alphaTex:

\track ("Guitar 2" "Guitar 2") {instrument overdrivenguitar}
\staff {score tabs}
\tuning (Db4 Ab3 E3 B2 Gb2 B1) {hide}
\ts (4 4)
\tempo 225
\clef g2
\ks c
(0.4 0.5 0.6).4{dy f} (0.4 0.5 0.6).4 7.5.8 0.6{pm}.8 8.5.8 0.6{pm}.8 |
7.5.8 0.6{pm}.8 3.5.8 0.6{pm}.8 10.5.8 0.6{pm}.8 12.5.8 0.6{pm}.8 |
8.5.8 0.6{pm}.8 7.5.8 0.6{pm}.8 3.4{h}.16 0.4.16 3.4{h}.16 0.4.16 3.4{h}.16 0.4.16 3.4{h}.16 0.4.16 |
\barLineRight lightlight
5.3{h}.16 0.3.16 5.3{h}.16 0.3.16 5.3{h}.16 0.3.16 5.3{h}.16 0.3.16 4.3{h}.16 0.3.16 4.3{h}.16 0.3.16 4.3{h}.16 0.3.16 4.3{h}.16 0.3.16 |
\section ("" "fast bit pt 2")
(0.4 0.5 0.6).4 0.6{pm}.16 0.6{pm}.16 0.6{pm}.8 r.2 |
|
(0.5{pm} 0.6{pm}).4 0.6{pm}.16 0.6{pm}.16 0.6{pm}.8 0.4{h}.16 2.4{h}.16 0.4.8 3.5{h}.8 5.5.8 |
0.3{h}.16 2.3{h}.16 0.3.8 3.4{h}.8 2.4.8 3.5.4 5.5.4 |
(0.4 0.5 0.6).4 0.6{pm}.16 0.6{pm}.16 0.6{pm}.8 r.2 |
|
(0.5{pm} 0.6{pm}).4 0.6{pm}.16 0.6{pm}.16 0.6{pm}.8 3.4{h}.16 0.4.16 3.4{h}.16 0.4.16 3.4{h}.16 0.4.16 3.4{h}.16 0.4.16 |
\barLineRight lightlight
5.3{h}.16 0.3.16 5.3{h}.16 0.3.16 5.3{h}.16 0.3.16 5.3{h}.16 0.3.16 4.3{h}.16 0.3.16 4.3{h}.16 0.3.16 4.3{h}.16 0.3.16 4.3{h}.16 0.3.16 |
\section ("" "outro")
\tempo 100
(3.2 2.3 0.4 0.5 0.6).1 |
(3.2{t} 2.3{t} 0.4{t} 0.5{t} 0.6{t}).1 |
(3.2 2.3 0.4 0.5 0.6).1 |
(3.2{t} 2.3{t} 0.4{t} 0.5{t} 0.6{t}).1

> [PROBLEM DESCRIPTION]:
Rewrite all of the material above, replacing "outro" with "coda" and leaving everything else the same.

> [EXPECTED OUTPUT]:
alphaTex:

\track ("Guitar 2" "Guitar 2") {instrument overdrivenguitar}
\staff {score tabs}
\tuning (Db4 Ab3 E3 B2 Gb2 B1) {hide}
\ts (4 4)
\tempo 225
\clef g2
\ks c
(0.4 0.5 0.6).4{dy f} (0.4 0.5 0.6).4 7.5.8 0.6{pm}.8 8.5.8 0.6{pm}.8 |
7.5.8 0.6{pm}.8 3.5.8 0.6{pm}.8 10.5.8 0.6{pm}.8 12.5.8 0.6{pm}.8 |
8.5.8 0.6{pm}.8 7.5.8 0.6{pm}.8 3.4{h}.16 0.4.16 3.4{h}.16 0.4.16 3.4{h}.16 0.4.16 3.4{h}.16 0.4.16 |
\barLineRight lightlight
5.3{h}.16 0.3.16 5.3{h}.16 0.3.16 5.3{h}.16 0.3.16 5.3{h}.16 0.3.16 4.3{h}.16 0.3.16 4.3{h}.16 0.3.16 4.3{h}.16 0.3.16 4.3{h}.16 0.3.16 |
\section ("" "fast bit pt 2")
(0.4 0.5 0.6).4 0.6{pm}.16 0.6{pm}.16 0.6{pm}.8 r.2 |
|
(0.5{pm} 0.6{pm}).4 0.6{pm}.16 0.6{pm}.16 0.6{pm}.8 0.4{h}.16 2.4{h}.16 0.4.8 3.5{h}.8 5.5.8 |
0.3{h}.16 2.3{h}.16 0.3.8 3.4{h}.8 2.4.8 3.5.4 5.5.4 |
(0.4 0.5 0.6).4 0.6{pm}.16 0.6{pm}.16 0.6{pm}.8 r.2 |
|
(0.5{pm} 0.6{pm}).4 0.6{pm}.16 0.6{pm}.16 0.6{pm}.8 3.4{h}.16 0.4.16 3.4{h}.16 0.4.16 3.4{h}.16 0.4.16 3.4{h}.16 0.4.16 |
\barLineRight lightlight
5.3{h}.16 0.3.16 5.3{h}.16 0.3.16 5.3{h}.16 0.3.16 5.3{h}.16 0.3.16 4.3{h}.16 0.3.16 4.3{h}.16 0.3.16 4.3{h}.16 0.3.16 4.3{h}.16 0.3.16 |
\section ("" "coda")
\tempo 100
(3.2 2.3 0.4 0.5 0.6).1 |
(3.2{t} 2.3{t} 0.4{t} 0.5{t} 0.6{t}).1 |
(3.2 2.3 0.4 0.5 0.6).1 |
(3.2{t} 2.3{t} 0.4{t} 0.5{t} 0.6{t}).1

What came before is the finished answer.